_Job_.
Transcribe the records below line by line, exactly as they read.

-- Supplied data follows --

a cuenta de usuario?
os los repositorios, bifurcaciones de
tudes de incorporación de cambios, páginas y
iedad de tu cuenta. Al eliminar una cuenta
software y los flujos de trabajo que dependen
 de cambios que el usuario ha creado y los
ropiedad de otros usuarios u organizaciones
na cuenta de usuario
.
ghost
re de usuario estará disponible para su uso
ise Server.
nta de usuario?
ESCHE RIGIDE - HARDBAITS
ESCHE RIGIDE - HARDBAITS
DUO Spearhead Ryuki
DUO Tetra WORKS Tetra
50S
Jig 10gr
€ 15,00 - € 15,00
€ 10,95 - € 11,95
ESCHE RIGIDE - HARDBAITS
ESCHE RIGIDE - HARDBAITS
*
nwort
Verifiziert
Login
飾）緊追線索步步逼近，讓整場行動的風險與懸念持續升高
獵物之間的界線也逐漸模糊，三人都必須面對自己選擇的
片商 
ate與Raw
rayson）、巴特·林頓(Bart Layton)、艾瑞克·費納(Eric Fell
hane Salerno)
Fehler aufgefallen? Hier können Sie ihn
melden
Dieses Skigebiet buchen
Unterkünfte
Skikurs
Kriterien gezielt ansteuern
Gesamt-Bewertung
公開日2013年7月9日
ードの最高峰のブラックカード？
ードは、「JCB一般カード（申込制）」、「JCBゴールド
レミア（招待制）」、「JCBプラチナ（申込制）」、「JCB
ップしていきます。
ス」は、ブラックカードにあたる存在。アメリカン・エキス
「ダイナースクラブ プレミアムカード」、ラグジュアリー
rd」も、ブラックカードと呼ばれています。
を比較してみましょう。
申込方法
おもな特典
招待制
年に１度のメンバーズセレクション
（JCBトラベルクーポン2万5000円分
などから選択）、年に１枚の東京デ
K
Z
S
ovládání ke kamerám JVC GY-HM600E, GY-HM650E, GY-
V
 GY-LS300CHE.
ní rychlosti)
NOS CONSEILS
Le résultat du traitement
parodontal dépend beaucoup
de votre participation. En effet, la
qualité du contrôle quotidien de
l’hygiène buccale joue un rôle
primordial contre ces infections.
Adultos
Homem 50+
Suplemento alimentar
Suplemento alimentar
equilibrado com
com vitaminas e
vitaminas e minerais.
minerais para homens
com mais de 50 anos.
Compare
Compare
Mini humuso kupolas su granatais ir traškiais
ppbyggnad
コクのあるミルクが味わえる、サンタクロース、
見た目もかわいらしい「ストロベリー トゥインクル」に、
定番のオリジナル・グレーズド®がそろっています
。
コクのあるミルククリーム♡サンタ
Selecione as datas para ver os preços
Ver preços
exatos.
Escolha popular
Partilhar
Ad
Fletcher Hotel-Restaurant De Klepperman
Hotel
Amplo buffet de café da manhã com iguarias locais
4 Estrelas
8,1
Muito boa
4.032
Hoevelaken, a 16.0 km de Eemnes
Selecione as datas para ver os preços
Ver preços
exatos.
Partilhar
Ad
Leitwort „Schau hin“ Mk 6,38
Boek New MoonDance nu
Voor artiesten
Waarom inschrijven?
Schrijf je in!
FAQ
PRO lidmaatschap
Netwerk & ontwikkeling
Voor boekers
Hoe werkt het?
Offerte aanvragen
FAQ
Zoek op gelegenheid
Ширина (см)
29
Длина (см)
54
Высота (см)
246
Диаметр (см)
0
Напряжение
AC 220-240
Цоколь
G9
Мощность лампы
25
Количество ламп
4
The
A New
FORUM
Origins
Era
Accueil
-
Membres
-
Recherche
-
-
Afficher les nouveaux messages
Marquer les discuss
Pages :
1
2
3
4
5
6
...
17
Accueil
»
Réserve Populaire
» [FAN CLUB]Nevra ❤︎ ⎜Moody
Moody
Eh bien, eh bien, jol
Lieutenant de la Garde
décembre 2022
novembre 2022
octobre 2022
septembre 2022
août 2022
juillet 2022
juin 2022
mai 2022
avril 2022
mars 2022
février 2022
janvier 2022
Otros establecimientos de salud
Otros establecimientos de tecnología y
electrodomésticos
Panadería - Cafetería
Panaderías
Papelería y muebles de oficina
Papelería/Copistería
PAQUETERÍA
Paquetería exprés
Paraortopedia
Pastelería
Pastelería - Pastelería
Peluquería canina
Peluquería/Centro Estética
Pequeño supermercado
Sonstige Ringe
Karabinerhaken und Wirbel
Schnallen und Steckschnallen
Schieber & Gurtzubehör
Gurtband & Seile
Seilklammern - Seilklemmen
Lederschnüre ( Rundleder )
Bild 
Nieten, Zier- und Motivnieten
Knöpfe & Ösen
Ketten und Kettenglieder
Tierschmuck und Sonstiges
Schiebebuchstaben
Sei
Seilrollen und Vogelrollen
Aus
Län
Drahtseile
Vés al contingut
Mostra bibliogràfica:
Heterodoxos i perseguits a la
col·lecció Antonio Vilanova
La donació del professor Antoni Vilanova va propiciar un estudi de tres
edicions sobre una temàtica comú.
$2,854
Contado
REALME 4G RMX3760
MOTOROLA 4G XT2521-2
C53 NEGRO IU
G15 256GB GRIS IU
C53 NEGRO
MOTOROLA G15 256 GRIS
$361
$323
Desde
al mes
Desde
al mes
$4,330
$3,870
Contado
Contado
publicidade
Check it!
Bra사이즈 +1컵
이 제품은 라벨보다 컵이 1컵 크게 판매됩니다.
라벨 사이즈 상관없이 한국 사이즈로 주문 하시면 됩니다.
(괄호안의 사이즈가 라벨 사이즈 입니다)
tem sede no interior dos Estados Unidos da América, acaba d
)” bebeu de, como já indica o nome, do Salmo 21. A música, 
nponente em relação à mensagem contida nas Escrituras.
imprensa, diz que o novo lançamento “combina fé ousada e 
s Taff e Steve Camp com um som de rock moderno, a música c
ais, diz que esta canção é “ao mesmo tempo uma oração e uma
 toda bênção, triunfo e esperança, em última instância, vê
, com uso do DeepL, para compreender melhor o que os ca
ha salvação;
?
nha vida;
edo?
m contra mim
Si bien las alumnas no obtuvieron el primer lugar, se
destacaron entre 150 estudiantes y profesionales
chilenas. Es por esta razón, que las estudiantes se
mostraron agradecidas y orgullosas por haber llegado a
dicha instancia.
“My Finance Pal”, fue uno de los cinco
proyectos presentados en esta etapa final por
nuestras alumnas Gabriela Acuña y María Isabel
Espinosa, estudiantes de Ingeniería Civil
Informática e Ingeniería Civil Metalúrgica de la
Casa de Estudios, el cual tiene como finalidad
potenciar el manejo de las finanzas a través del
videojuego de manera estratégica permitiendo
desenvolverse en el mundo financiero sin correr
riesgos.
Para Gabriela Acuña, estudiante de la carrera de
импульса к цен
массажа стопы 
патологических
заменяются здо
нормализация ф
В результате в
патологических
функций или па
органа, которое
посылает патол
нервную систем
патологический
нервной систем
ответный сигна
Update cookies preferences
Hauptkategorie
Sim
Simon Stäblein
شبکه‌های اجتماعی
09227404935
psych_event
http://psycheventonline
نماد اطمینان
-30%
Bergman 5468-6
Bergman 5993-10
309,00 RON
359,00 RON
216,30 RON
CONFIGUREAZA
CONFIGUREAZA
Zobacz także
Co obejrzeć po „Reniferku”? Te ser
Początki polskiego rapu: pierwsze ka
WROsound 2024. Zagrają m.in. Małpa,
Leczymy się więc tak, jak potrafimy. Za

-- Supplied data concluded --

_Reply_.
a cuenta de usuario?
os los repositorios, bifurcaciones de
tudes de incorporación de cambios, páginas y
iedad de tu cuenta. Al eliminar una cuenta
software y los flujos de trabajo que dependen
 de cambios que el usuario ha creado y los
ropiedad de otros usuarios u organizaciones
na cuenta de usuario
.
ghost
re de usuario estará disponible para su uso
ise Server.
nta de usuario?
ESCHE RIGIDE - HARDBAITS
ESCHE RIGIDE - HARDBAITS
DUO Spearhead Ryuki
DUO Tetra WORKS Tetra
50S
Jig 10gr
€ 15,00 - € 15,00
€ 10,95 - € 11,95
ESCHE RIGIDE - HARDBAITS
ESCHE RIGIDE - HARDBAITS
*
nwort
Verifiziert
Login
飾）緊追線索步步逼近，讓整場行動的風險與懸念持續升高
獵物之間的界線也逐漸模糊，三人都必須面對自己選擇的
片商 
ate與Raw
rayson）、巴特·林頓(Bart Layton)、艾瑞克·費納(Eric Fell
hane Salerno)
Fehler aufgefallen? Hier können Sie ihn
melden
Dieses Skigebiet buchen
Unterkünfte
Skikurs
Kriterien gezielt ansteuern
Gesamt-Bewertung
公開日2013年7月9日
ードの最高峰のブラックカード？
ードは、「JCB一般カード（申込制）」、「JCBゴールド
レミア（招待制）」、「JCBプラチナ（申込制）」、「JCB
ップしていきます。
ス」は、ブラックカードにあたる存在。アメリカン・エキス
「ダイナースクラブ プレミアムカード」、ラグジュアリー
rd」も、ブラックカードと呼ばれています。
を比較してみましょう。
申込方法
おもな特典
招待制
年に１度のメンバーズセレクション
（JCBトラベルクーポン2万5000円分
などから選択）、年に１枚の東京デ
K
Z
S
ovládání ke kamerám JVC GY-HM600E, GY-HM650E, GY-
V
 GY-LS300CHE.
ní rychlosti)
NOS CONSEILS
Le résultat du traitement
parodontal dépend beaucoup
de votre participation. En effet, la
qualité du contrôle quotidien de
l’hygiène buccale joue un rôle
primordial contre ces infections.
Adultos
Homem 50+
Suplemento alimentar
Suplemento alimentar
equilibrado com
com vitaminas e
vitaminas e minerais.
minerais para homens
com mais de 50 anos.
Compare
Compare
Mini humuso kupolas su granatais ir traškiais
ppbyggnad
コクのあるミルクが味わえる、サンタクロース、
見た目もかわいらしい「ストロベリー トゥインクル」に、
定番のオリジナル・グレーズド®がそろっています
。
コクのあるミルククリーム♡サンタ
Selecione as datas para ver os preços
Ver preços
exatos.
Escolha popular
Partilhar
Ad
Fletcher Hotel-Restaurant De Klepperman
Hotel
Amplo buffet de café da manhã com iguarias locais
4 Estrelas
8,1
Muito boa
4.032
Hoevelaken, a 16.0 km de Eemnes
Selecione as datas para ver os preços
Ver preços
exatos.
Partilhar
Ad
Leitwort „Schau hin“ Mk 6,38
Boek New MoonDance nu
Voor artiesten
Waarom inschrijven?
Schrijf je in!
FAQ
PRO lidmaatschap
Netwerk & ontwikkeling
Voor boekers
Hoe werkt het?
Offerte aanvragen
FAQ
Zoek op gelegenheid
Ширина (см)
29
Длина (см)
54
Высота (см)
246
Диаметр (см)
0
Напряжение
AC 220-240
Цоколь
G9
Мощность лампы
25
Количество ламп
4
The
A New
FORUM
Origins
Era
Accueil
-
Membres
-
Recherche
-
-
Afficher les nouveaux messages
Marquer les discuss
Pages :
1
2
3
4
5
6
...
17
Accueil
»
Réserve Populaire
» [FAN CLUB]Nevra ❤︎ ⎜Moody
Moody
Eh bien, eh bien, jol
Lieutenant de la Garde
décembre 2022
novembre 2022
octobre 2022
septembre 2022
août 2022
juillet 2022
juin 2022
mai 2022
avril 2022
mars 2022
février 2022
janvier 2022
Otros establecimientos de salud
Otros establecimientos de tecnología y
electrodomésticos
Panadería - Cafetería
Panaderías
Papelería y muebles de oficina
Papelería/Copistería
PAQUETERÍA
Paquetería exprés
Paraortopedia
Pastelería
Pastelería - Pastelería
Peluquería canina
Peluquería/Centro Estética
Pequeño supermercado
Sonstige Ringe
Karabinerhaken und Wirbel
Schnallen und Steckschnallen
Schieber & Gurtzubehör
Gurtband & Seile
Seilklammern - Seilklemmen
Lederschnüre ( Rundleder )
Bild 
Nieten, Zier- und Motivnieten
Knöpfe & Ösen
Ketten und Kettenglieder
Tierschmuck und Sonstiges
Schiebebuchstaben
Sei
Seilrollen und Vogelrollen
Aus
Län
Drahtseile
Vés al contingut
Mostra bibliogràfica:
Heterodoxos i perseguits a la
col·lecció Antonio Vilanova
La donació del professor Antoni Vilanova va propiciar un estudi de tres
edicions sobre una temàtica comú.
$2,854
Contado
REALME 4G RMX3760
MOTOROLA 4G XT2521-2
C53 NEGRO IU
G15 256GB GRIS IU
C53 NEGRO
MOTOROLA G15 256 GRIS
$361
$323
Desde
al mes
Desde
al mes
$4,330
$3,870
Contado
Contado
publicidade
Check it!
Bra사이즈 +1컵
이 제품은 라벨보다 컵이 1컵 크게 판매됩니다.
라벨 사이즈 상관없이 한국 사이즈로 주문 하시면 됩니다.
(괄호안의 사이즈가 라벨 사이즈 입니다)
tem sede no interior dos Estados Unidos da América, acaba d
)” bebeu de, como já indica o nome, do Salmo 21. A música, 
nponente em relação à mensagem contida nas Escrituras.
imprensa, diz que o novo lançamento “combina fé ousada e 
s Taff e Steve Camp com um som de rock moderno, a música c
ais, diz que esta canção é “ao mesmo tempo uma oração e uma
 toda bênção, triunfo e esperança, em última instância, vê
, com uso do DeepL, para compreender melhor o que os ca
ha salvação;
?
nha vida;
edo?
m contra mim
Si bien las alumnas no obtuvieron el primer lugar, se
destacaron entre 150 estudiantes y profesionales
chilenas. Es por esta razón, que las estudiantes se
mostraron agradecidas y orgullosas por haber llegado a
dicha instancia.
“My Finance Pal”, fue uno de los cinco
proyectos presentados en esta etapa final por
nuestras alumnas Gabriela Acuña y María Isabel
Espinosa, estudiantes de Ingeniería Civil
Informática e Ingeniería Civil Metalúrgica de la
Casa de Estudios, el cual tiene como finalidad
potenciar el manejo de las finanzas a través del
videojuego de manera estratégica permitiendo
desenvolverse en el mundo financiero sin correr
riesgos.
Para Gabriela Acuña, estudiante de la carrera de
импульса к цен
массажа стопы 
патологических
заменяются здо
нормализация ф
В результате в
патологических
функций или па
органа, которое
посылает патол
нервную систем
патологический
нервной систем
ответный сигна
Update cookies preferences
Hauptkategorie
Sim
Simon Stäblein
شبکه‌های اجتماعی
09227404935
psych_event
http://psycheventonline
نماد اطمینان
-30%
Bergman 5468-6
Bergman 5993-10
309,00 RON
359,00 RON
216,30 RON
CONFIGUREAZA
CONFIGUREAZA
Zobacz także
Co obejrzeć po „Reniferku”? Te ser
Początki polskiego rapu: pierwsze ka
WROsound 2024. Zagrają m.in. Małpa,
Leczymy się więc tak, jak potrafimy. Za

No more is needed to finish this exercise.